This week provided more proof that the US economy is steaming ahead. Economic growth in the fourth quarter trounced forecasts and gross domestic product increased 2.5% for the year. On Friday, there was even more good news for the US on the inflation front. The Federal Reserve’s preferred gauge of underlying price pressures – the core personal consumption expenditures price index (PCI), cooled to an almost three-year low in December, even with robust holiday spending. That report capped a year in which inflation retreated at a much faster rate than the Fed anticipated, all while a sturdy job market kept powering consumer spending. For the week, the S&P 500 finished 1.1% higher, the Nasdaq Composite gained 0.9% and the Dow Jones Industrials added 0.7%.

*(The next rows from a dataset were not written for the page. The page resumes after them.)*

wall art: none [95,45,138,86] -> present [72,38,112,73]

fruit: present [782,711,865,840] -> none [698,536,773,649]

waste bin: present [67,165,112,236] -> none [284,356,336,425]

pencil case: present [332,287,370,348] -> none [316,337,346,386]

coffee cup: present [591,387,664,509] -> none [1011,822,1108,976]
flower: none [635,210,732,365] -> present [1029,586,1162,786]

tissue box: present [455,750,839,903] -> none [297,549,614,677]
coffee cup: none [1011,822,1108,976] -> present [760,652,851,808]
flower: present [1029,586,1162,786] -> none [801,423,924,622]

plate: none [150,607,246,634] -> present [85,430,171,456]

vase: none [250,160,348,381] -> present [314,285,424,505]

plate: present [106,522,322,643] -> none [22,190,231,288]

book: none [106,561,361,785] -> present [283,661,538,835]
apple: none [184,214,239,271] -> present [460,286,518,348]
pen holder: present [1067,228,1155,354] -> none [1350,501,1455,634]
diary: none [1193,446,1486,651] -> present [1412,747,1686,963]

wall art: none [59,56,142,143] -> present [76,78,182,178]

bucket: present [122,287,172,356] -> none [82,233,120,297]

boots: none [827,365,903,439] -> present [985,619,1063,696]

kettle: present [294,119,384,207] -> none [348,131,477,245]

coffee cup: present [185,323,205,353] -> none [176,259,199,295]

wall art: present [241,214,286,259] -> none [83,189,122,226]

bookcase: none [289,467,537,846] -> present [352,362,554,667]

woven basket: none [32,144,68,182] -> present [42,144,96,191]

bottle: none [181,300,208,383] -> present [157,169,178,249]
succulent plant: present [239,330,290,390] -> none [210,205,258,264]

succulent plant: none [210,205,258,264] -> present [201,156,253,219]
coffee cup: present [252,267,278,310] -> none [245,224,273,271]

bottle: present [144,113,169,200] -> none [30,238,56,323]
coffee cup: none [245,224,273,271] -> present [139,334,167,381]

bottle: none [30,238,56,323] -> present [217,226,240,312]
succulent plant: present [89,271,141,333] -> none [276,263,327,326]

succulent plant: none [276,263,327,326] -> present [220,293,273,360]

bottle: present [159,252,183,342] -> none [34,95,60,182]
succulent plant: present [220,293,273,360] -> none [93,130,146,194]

Treasury Secretary Janet Yellen echoed the optimism at the Economic Club of Chicago this week saying “Instead of contracting, the economy has continued to grow. Consumers are seeing their fortunes improve, and I believe that if inflation stays low, they’ll begin to regain their confidence in the economy. It’s a good thing, reflective of strong, healthy spending and productivity improvements, and most likely not creating an inflationary challenge.”

What can go wrong?

Future Wealth’s View

Earnings thus far have been a mixed bag – Intel and Tesla disappointed, Netflix soared, TSMC and Applied Materials raised guidance and we still have a slew of big earnings next week. It appears that if corporate earnings keep up with expectations in 2024, the market could continue to rally. But, investors would be wise to pay attention to the numbers – just 27 days into 2024, and the S&P 500 has already blown past the consensus over where the index would finish the year. Helped by advances in Nvidia and Microsoft, the equity benchmark has been heading in the direction of 4,900 over the past week. This run up in the stock market reminds us of the words from Alan Greenspan in the 1990s of “irrational exuberance” that ultimately ended with the bursting of a speculative bubble. Even more worrisome is the wild ride in the 1920s that put the country into a decade-long depression.

With ~$6 trillion sitting on the sidelines in money market funds, the FOMO (Fear of MIssing Out) effect is sure to take hold, driving the markets even higher. But, the astute investor would be wise to look at fundamentals – valuation, cash flow, profitability, margins, debt etc. of each of their holdings as the stock market inches higher. Taking profits never hurt anyone.